State Secretary of the Communist Party of India (Marxist), Kerala
- In office 1964–1972
- Preceded by: Position established
- Succeeded by: E. K. Nayanar

Member of the Kerala Legislative Assembly
- In office 1965–1967
- Preceded by: Hameed Ali Shemnad
- Succeeded by: E. V. Kumaran
- Constituency: Nadapuram
- In office 1957–1960
- Preceded by: Constituency established
- Succeeded by: Hameed Ali Shemnad
- Constituency: Nadapuram

Personal details
- Born: Missing required parameter 1=month! 1909 Azhiyur, Kozhikode district, Kerala, British India
- Died: 20 October 1972 (aged 62–63)
- Party: Communist Party of India (Marxist)
- Spouse: Parvati

= C. H. Kanaran =

Indian politician (1909–1972)

C. H. Kanaran (1909 – 20 October 1972) was a political leader who represented the Nadapuram constituency in the 1st Kerala Legislative Assembly. He entered the Kerala Legislative Assembly as a CPI representative. He worked as a teacher in his early days. C.H. Kanaran was a member of the Madras Legislative Assembly from 1951–56. After the formation of the CPI(M), he was the state secretary of the party for a long time.

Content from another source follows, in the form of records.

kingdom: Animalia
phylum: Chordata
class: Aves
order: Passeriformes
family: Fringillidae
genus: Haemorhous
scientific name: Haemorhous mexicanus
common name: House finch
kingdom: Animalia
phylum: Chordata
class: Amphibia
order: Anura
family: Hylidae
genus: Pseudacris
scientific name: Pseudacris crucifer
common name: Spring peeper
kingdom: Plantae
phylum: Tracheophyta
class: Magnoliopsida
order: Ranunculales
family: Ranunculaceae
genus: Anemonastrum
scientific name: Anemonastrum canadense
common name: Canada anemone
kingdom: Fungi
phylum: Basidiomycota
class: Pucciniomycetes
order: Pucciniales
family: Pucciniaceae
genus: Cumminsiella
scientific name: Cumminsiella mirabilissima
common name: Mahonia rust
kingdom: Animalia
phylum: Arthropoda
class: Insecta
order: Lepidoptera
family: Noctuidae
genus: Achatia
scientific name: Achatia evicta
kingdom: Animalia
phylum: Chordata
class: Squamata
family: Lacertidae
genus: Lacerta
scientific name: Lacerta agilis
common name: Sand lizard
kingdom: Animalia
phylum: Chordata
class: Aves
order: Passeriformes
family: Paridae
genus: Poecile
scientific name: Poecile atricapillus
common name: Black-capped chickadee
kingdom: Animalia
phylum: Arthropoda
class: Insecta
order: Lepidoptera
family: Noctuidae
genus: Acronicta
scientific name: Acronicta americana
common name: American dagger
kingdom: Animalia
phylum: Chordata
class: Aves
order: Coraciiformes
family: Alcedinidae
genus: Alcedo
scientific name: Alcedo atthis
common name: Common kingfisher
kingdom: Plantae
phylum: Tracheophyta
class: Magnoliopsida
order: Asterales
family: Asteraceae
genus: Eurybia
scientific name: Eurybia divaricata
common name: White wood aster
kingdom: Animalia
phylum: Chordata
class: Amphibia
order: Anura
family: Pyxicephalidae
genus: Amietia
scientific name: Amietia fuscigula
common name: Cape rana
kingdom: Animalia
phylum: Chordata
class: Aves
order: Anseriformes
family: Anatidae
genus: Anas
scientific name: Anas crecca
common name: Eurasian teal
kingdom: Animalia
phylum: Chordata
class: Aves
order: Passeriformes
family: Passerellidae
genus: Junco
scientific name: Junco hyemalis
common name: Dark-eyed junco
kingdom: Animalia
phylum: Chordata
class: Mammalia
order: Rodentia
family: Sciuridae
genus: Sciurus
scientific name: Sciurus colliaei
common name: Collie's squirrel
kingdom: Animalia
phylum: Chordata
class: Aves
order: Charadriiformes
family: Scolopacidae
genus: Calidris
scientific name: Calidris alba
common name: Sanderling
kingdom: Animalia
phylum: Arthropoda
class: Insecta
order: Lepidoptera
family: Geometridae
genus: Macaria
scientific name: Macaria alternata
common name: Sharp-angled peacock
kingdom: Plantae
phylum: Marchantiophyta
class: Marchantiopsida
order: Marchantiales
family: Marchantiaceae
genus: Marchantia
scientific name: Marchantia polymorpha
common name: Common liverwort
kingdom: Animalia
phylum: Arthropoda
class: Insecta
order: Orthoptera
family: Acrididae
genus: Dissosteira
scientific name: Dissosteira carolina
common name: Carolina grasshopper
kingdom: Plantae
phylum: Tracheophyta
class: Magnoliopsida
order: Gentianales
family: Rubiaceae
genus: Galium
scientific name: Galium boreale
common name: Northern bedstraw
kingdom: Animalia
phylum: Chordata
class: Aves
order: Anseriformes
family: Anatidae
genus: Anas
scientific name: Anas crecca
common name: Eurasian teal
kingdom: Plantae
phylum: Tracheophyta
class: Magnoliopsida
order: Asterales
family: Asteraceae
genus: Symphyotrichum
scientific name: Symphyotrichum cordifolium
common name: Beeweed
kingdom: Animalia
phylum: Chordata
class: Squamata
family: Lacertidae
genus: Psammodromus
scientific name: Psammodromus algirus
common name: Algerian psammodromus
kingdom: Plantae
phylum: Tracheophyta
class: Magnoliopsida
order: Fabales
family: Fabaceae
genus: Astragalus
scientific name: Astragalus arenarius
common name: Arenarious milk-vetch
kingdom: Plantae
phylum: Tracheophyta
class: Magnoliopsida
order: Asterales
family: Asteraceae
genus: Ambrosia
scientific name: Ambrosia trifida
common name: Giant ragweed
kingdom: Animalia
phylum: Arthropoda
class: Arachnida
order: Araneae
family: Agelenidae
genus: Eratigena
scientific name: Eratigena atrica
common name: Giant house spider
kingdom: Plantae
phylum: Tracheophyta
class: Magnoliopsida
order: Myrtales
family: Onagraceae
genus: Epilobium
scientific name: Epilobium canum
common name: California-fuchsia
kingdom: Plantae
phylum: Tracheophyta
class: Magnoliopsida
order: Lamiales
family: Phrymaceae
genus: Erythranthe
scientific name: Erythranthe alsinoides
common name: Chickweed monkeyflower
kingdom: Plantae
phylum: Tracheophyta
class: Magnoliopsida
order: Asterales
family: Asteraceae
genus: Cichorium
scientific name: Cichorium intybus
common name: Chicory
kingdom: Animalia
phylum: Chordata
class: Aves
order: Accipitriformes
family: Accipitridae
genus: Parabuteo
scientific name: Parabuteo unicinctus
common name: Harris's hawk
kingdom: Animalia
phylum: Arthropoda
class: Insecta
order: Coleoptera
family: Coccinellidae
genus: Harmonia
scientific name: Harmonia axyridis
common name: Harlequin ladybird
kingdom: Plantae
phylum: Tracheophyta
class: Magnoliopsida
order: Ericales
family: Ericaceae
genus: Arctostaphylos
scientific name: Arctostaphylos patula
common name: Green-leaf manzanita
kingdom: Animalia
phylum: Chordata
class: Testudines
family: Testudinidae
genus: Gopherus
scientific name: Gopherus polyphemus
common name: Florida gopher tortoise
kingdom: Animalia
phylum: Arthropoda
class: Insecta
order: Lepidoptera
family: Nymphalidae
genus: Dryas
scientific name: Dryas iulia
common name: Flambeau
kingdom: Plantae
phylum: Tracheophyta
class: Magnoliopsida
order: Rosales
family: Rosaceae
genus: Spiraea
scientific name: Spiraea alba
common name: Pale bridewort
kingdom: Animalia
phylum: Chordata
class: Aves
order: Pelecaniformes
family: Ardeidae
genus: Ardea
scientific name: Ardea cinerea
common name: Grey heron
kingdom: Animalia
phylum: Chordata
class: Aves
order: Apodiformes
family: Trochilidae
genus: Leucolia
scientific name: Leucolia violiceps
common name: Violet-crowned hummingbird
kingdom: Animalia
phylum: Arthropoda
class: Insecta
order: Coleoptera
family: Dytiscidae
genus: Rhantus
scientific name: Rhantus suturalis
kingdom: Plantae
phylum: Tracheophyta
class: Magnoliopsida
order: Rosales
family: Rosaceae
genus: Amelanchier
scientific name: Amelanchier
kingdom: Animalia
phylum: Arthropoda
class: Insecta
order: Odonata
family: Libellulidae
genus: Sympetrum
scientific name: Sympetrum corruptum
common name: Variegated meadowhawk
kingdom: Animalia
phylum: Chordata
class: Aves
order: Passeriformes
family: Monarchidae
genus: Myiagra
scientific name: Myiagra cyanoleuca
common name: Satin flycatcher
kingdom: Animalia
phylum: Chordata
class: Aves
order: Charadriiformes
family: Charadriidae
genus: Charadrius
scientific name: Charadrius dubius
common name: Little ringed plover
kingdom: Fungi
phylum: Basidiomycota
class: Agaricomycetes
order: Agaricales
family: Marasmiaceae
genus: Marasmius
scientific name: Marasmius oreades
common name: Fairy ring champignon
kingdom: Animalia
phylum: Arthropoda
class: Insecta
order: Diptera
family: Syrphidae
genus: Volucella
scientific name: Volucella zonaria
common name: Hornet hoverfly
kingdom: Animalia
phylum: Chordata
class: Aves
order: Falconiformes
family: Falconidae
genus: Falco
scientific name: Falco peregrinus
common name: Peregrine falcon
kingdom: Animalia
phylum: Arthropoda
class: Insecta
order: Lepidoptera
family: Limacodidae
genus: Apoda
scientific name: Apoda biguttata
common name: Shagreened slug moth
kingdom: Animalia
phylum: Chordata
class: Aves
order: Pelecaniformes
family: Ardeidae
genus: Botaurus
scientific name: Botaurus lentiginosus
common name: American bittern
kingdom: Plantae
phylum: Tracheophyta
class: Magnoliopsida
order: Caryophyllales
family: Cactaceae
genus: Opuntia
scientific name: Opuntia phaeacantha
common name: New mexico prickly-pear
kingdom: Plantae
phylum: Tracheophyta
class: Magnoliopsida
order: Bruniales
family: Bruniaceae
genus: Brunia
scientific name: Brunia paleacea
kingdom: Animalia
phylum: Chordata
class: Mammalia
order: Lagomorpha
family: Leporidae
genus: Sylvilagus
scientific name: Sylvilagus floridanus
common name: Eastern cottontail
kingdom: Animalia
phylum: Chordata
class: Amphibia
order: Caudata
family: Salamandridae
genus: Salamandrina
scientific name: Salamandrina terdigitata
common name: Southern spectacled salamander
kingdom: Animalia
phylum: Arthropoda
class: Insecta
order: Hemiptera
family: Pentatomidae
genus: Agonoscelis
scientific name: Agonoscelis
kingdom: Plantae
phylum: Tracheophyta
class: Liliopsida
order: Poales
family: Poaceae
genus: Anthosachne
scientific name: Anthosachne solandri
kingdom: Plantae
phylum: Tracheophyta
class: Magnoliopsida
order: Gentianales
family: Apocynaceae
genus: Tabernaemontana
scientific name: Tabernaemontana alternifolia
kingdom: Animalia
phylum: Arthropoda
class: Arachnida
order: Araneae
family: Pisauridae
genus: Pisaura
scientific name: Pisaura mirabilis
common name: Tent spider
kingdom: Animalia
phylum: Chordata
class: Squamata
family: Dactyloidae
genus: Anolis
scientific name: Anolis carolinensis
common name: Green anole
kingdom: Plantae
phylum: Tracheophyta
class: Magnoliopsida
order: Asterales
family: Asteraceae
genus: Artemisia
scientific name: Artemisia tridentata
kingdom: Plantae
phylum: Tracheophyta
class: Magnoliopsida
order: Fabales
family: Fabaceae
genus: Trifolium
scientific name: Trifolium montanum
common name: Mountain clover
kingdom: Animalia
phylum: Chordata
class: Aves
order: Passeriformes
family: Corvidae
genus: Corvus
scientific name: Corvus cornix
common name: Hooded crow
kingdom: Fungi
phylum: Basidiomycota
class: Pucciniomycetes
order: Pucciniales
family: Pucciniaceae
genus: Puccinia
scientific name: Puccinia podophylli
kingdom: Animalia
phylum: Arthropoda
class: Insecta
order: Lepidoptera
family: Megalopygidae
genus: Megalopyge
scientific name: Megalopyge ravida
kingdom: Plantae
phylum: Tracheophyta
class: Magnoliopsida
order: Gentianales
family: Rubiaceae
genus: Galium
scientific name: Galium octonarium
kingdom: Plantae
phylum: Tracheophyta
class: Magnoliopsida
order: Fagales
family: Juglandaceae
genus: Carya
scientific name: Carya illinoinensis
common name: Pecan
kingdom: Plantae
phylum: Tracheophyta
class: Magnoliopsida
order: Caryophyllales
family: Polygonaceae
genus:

He had shown interest in national struggles even during his school days. He was a complete rationalist. When the Congress Socialist Party started building peasant organizations, he withdrew from the rationalist campaign and started organizing the peasants. He won the elections to the Madras Legislative Assembly in 1946. He spent a long time in hiding during the period when the Communist Party was banned. He was arrested in 1948. When the party split, he stood firmly with the CPI(M). He died in 1972.

==Early years==
He was born in 1909 in Azhiyur, Kozhikode district, to Ananthan, a small trader, and Cheekoli Karayi Narayani. He received his primary education at a government school in Punnole. Kanaran, who passed his matriculation in 1929 from Thalassery B.E.M.P. School, became active in the freedom struggle immediately. Even during his school days, CH was interested in extracurricular activities.

==Political struggle==
In 1932, Kanaran also became an active participant in the Non-Cooperation Movement led by Gandhiji. During this time, he had to serve a 13-month prison sentence for speaking against the British government. During his imprisonment, Kanaran was able to get to know many leaders. After his release from prison, he worked as a teacher. During this period, he organized rationalists and formed the Free Thought Society. It was a time when socialist thought was spreading in Kerala. CH was also attracted to the socialist movement that emerged under the leadership of EMS and P. Krishna Pillai.

He organized the beedi workers of Thalassery and led a procession from Thalassery to Kuttiadi in 1936-37 . This was the first strike led by CH. It was the organizational activities led by Kanaran that transformed the Thalassery beedi workers' union into a class organization. The strikes conducted at the New Darbar beedi company elevated him to a prominent leader among the workers. Following this strike, Kanaran had to spend time in jail. Kanaran took a leading position in many peasant struggles that took place in North Kerala.

==Communist Movement==
CH, who was imprisoned following the strike at the New Darbar Beedi Company, came out with the new ideas of communism in mind. At that time, all socialist thinkers in Kerala were converting to communism. CH and P. Krishna Pillai represented Kerala in the party plenum held in Bombay in 1942. In 1946, he won the election to the Madras Legislative Assembly. When the Communist Party was banned in the country following the Second Congress in 1948, CH also went into hiding. In 1957, he won from the Nadapuram constituency and entered the first Kerala Legislative Assembly. CH was one of the main architects of the Land Reforms Act passed by the first Kerala Legislative Assembly.

When the party split in 1964, C.H. was one of the 32 members who left the National Council and formed the CPI(M). He remained steadfast with the party since then. His organizational skills also helped to keep the members in the CPI(M). The state conference held prior to the 7th Congress elected Kanaran as the state secretary. He also served as the CPM state secretary from 1964 to 1972. When the party was banned following the 7th Congress, Kanaran was also imprisoned. While in prison, he contested and won the general elections held during his imprisonment, but could not serve as a member of the legislature as the legislature was not in session.

His wife was Parvati, and they had two sons and two daughters.

The centenary celebrations of CH were inaugurated by CPI(M) General Secretary Prakash Karat at a function held at the Town Hall in Thalassery on 29 July 2009.